Apesar do culto envergonhado a figuras como Lênin, Trótski ou Stálin, a verdade é que o método bolchevique hoje seria demais para a esquerda, que se vê como moralmente superior, enquanto os bolcheviques se viam como um partido cuja missão era destruir o sistema russo de então e empregar qualquer ação necessária para isso.

Muito longe da suposição de que eram moralmente superiores, eles se viam como capazes de fazer todo o trabalho sujo necessário.

LINGUAGEM NEUTRA – A esquerda hoje está preocupada em impor linguagem neutra e conseguir espaços identitários na máquina de exploração capitalista. Ela se esconde sob a batina de papas progressistas.

Há ainda um complicador que atrapalha a aplicação do método bolchevique hoje. A Europa vivia um caos geopolítico àquela altura. A revolução de 1917 estava no meio da Primeira Guerra Mundial, de 1914 a 1918. No caso específico do Brasil, a América Latina hoje é pura várzea geopolítica. Ninguém dá a mínima bola.
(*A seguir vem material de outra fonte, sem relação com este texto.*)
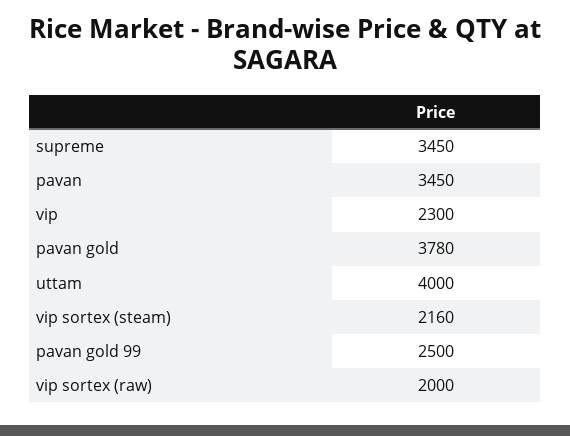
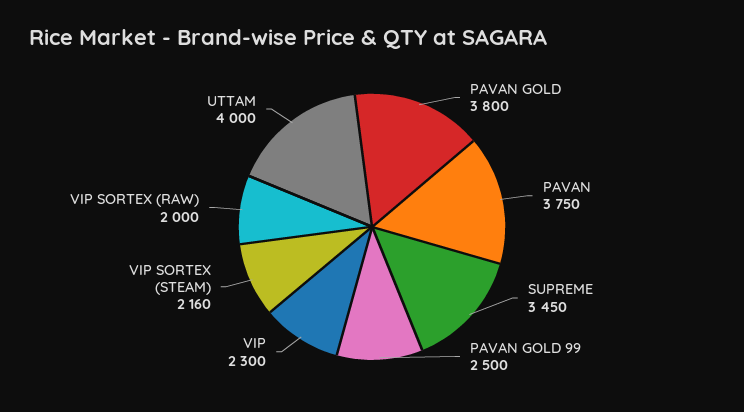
pavan: 3450 -> 3750
pavan gold: 3780 -> 3800

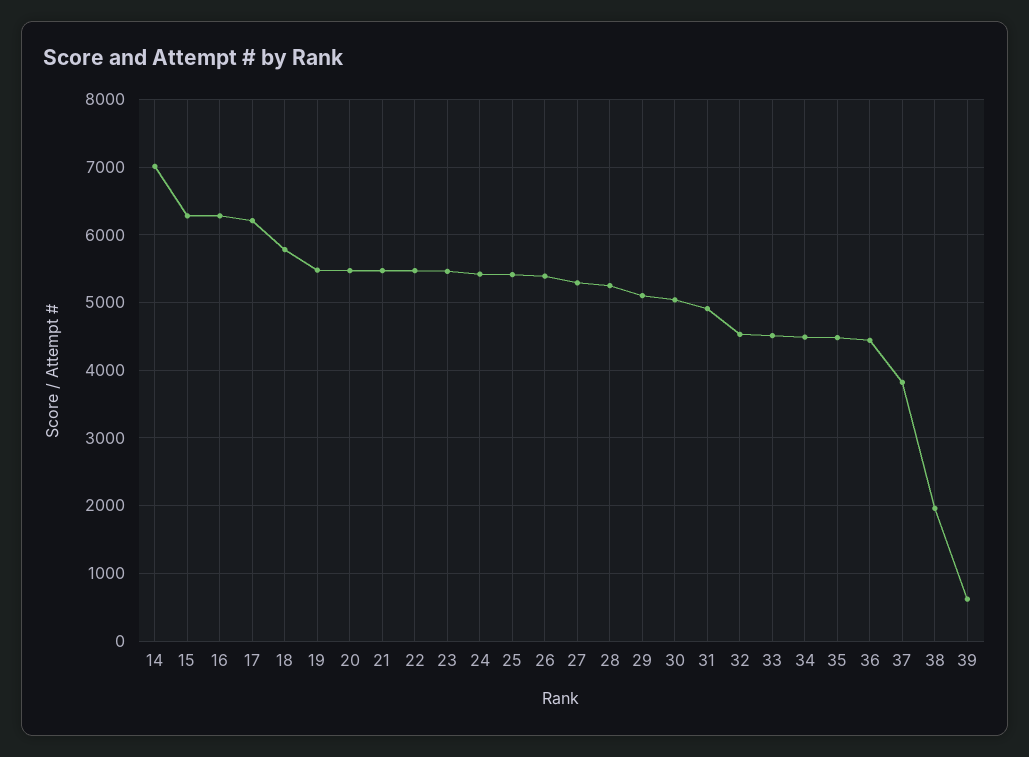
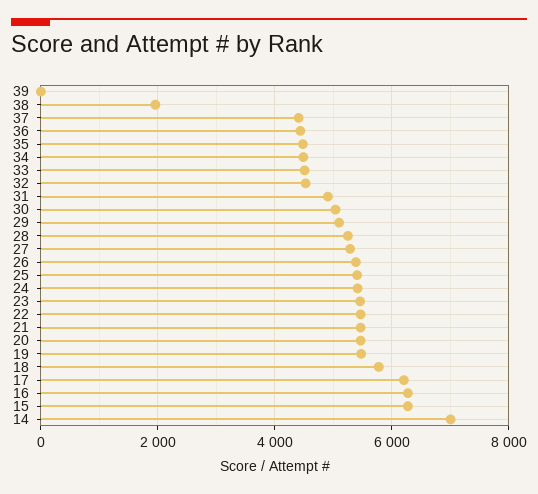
37: 3800 -> 4400
39: 600 -> 0

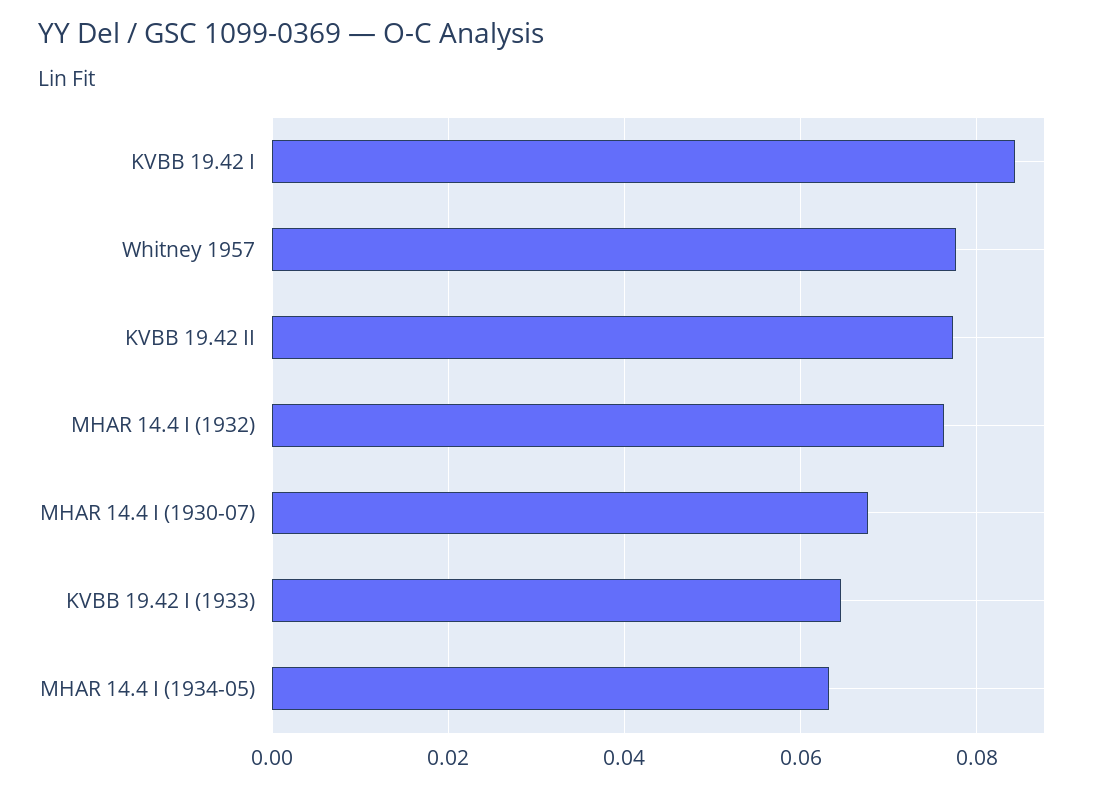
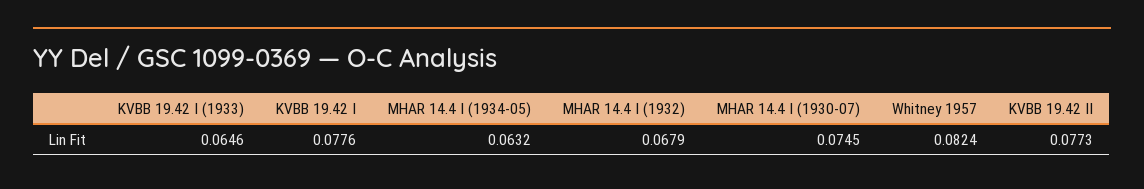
KVBB 19.42 I: 0.084 -> 0.0776
Whitney 1957: 0.078 -> 0.0824
MHAR 14.4 I (1932): 0.076 -> 0.0679
MHAR 14.4 I (1930-07): 0.068 -> 0.0745

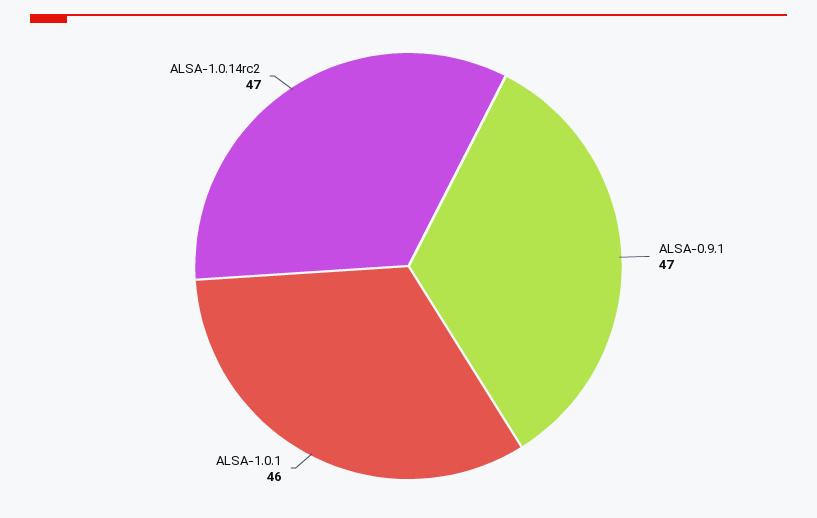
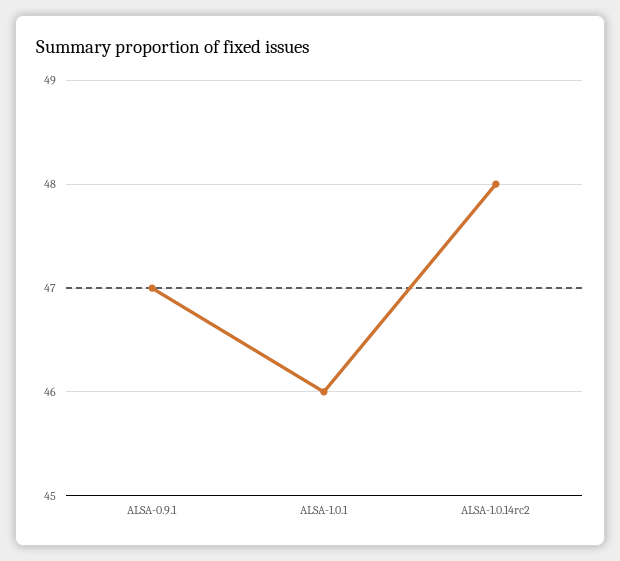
ALSA-1.0.14rc2: 47 -> 48

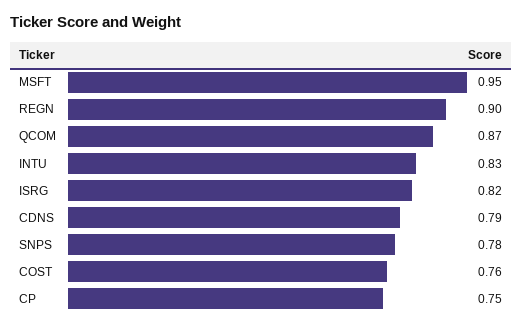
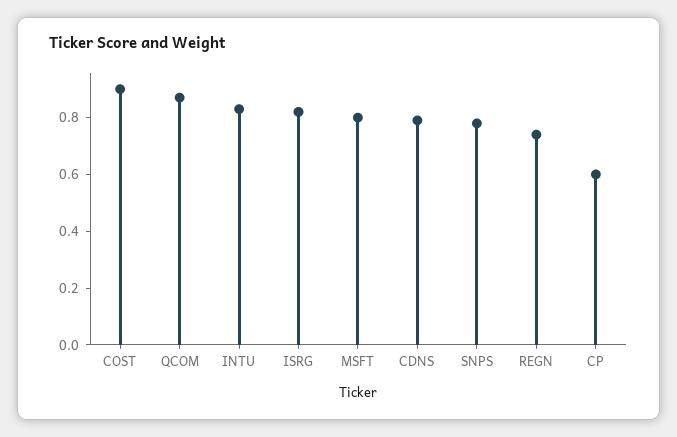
MSFT: 0.95 -> 0.8
REGN: 0.9 -> 0.75
COST: 0.76 -> 0.9
CP: 0.75 -> 0.6

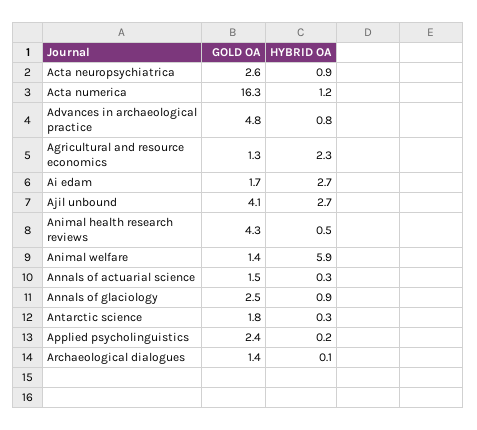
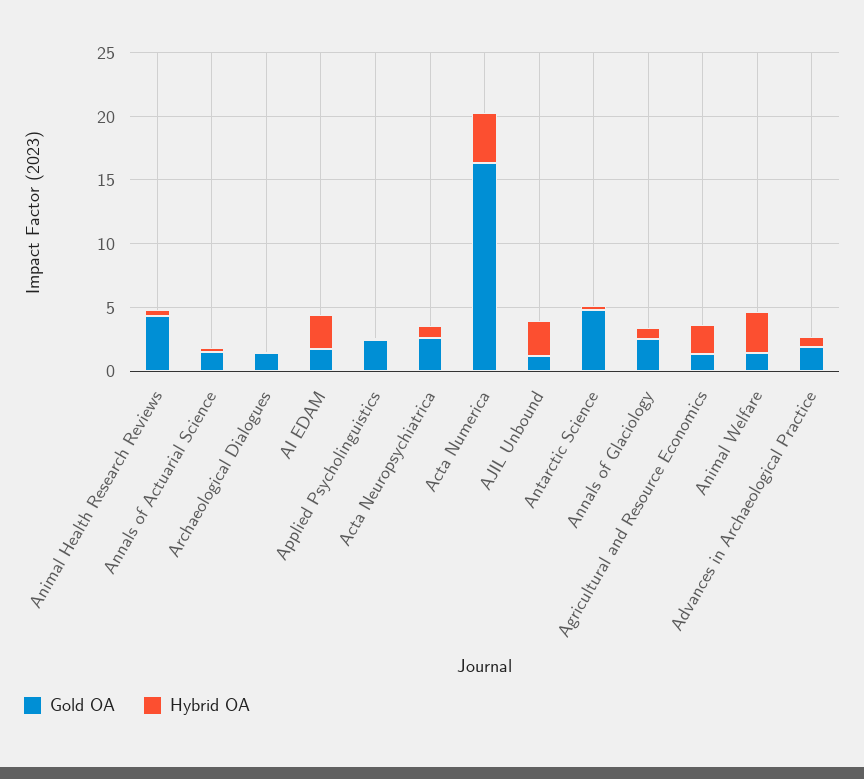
HYBRID OA, Acta numerica: 1.2 -> 4
GOLD OA, Advances in archaeological practice: 4.8 -> 2
GOLD OA, Ajil unbound: 4.1 -> 1
HYBRID OA, Animal welfare: 5.9 -> 3
GOLD OA, Antarctic science: 1.8 -> 5

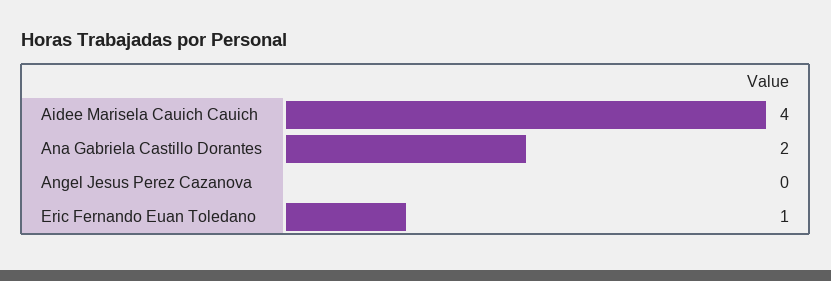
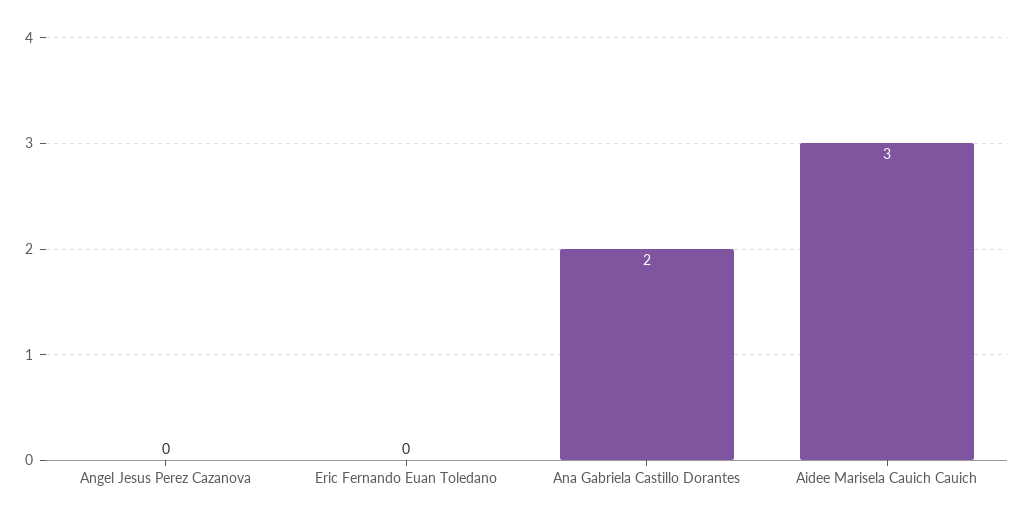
Aidee Marisela Cauich Cauich: 4 -> 3
Eric Fernando Euan Toledano: 1 -> 0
Vejamos um bom exemplo. Se pensarmos na crítica que Serge Latouche faz sobre a economia do “fetiche do PIB”, como ele se refere em seu “La Décroissance”, de 2019 — O Decrescimento —, percebemos que ele tem razão em muitas coisas que diz. A vida esmagada pelo imperativo categórico de ou cresça ou desapareça, asfixia esta à qual estamos todos submetidos. A economia da produtividade é uma catástrofe existencial e espiritual.

Mas, como garantir medicina avançada, comida para bilhões de pessoas, sistemas de comunicação “de ponta” —termo superbrega, aliás—, mobilidade global, sem a pressão da produtividade?

VIOLÊNCIA E MEDO – Latouche fala de desenvolver a solidariedade entre as pessoas. Piada? Um dos males ao qual ele se refere é a “colonização do imaginário social pelo fetiche da produtividade”. Aqui ele segue de perto um “ancestral” da defesa do decrescimento que foi Cornelius Castoriadis (1922-1997), filósofo, economista e psicanalista.

Mas, como realizar a “decolonização” —”décolonisation”— desse imaginário? Ninguém tem a mínima ideia. A mentira dos intelectuais reside aqui: blábláblá de livros e salas de aula, nada além disso.

A proposta de Latouche acaba morrendo na praia, como todas as utopias políticas. Simplesmente não há maneira de mudar o mundo e as pessoas pela educação, pelo audiovisual, pelo teatro ou pela democracia. A natureza humana —aquela mesma que não existe— só responde à violência e ao medo. Os bolcheviques sabiam disso, mas nem assim deu certo.